** START OF SUPPLIED PASSAGE **

With captive insurance on the agenda at this year’s PARIMA conference, Stacey Huang reveals there is a heightened sense of interest in alternative risk financing...

How many attendees are you expecting at this year’s conference?

We are expecting about 200 attendees at our Hong Kong conference, with more than 50 percent of them flying from outside of Hong Kong. Most of our attendees are senior risk and insurance corporate managers who are in charge of managing their organisation’s risk profile.

They are from multiple industries and organisations such as Amazon, Aboitiz Group, Asia-World Expo, BASF, BMW, City Development, DHL, DLA Piper, DuPont, Estee Lauder, HSBC, Huawei, IFC, Jardine Matheson, Krisenergy, John Foord, Lenovo, MTR, Myanmar Brewery, PCCW, Peninsula, Qatar Sports Investments, Rolls-Royce, Telstra International and Veolia.

We are also expecting representatives from the insurance industry who are also supporters of the Pan-Asia Risk & Insurance Management Association (PARIMA) and are speakers at our conference. We are delighted to welcome Rob Brown, group CEO of AXA Corporate Solutions, Kent Chaplin, CEO of Lloyds’ Asia, and David Jacob, CEO of Marsh Asia, as our panellist speakers this year. It is our objective that our conference will help strengthen the bonds within our community in a collaborative and educational atmosphere.

** END OF SUPPLIED PASSAGE **
** START OF PROVIDED MATERIAL **

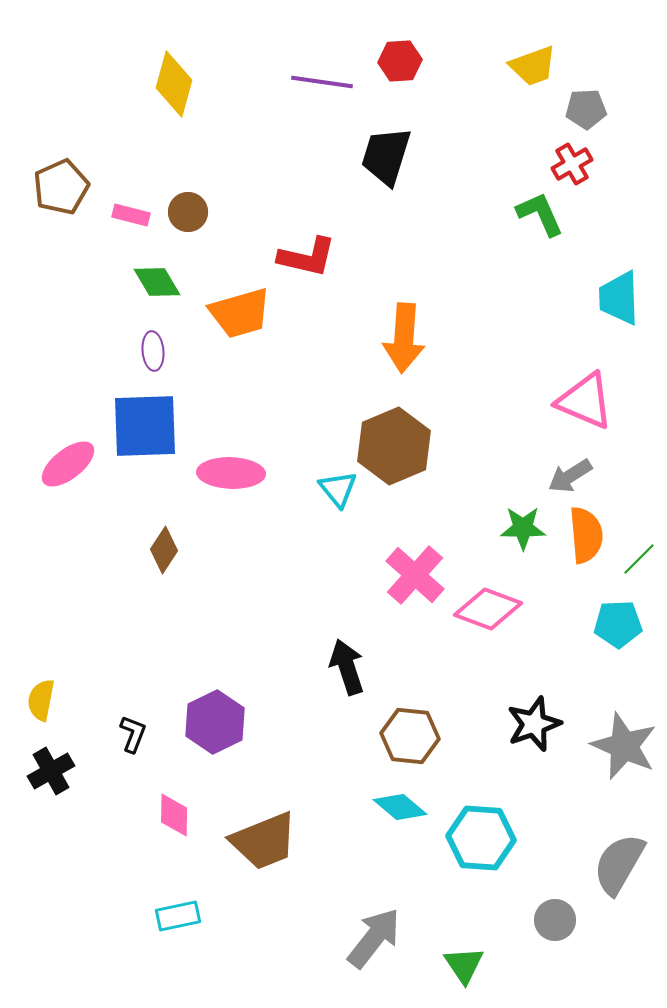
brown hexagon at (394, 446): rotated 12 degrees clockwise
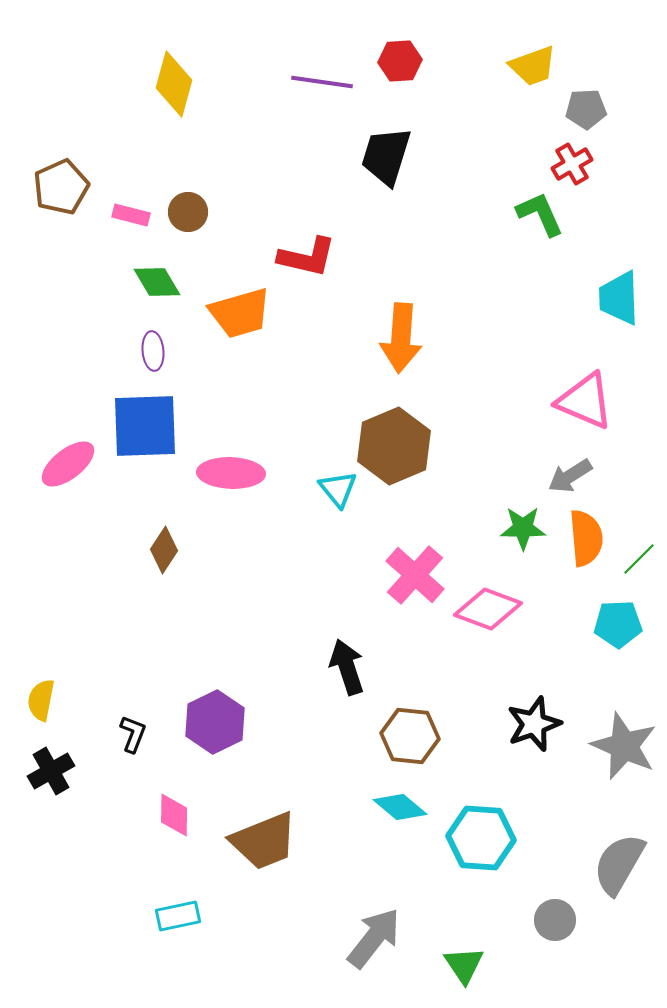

** END OF PROVIDED MATERIAL **

§ EXERCISE TASKS:
A – In the PARIMA conference passage, transcribe the text that begins at the words "With captive insurance" and stops after "organisation’s risk profile.".
B – Answer these questions using the PARIMA conference passage:
(i) About how many attendees are expected at the Hong Kong conference?
(ii) What share of those attendees will fly in from outside Hong Kong?
(iii) What position does David Jacob hold?

§ SOLUTIONS TO THE EXERCISE:
A –
With captive insurance on the agenda at this year’s PARIMA conference, Stacey Huang reveals there is a heightened sense of interest in alternative risk financing...

How many attendees are you expecting at this year’s conference?

We are expecting about 200 attendees at our Hong Kong conference, with more than 50 percent of them flying from outside of Hong Kong. Most of our attendees are senior risk and insurance corporate managers who are in charge of managing their organisation’s risk profile.

B –
(i) About 200.
(ii) More than 50 percent.
(iii) CEO of Marsh Asia.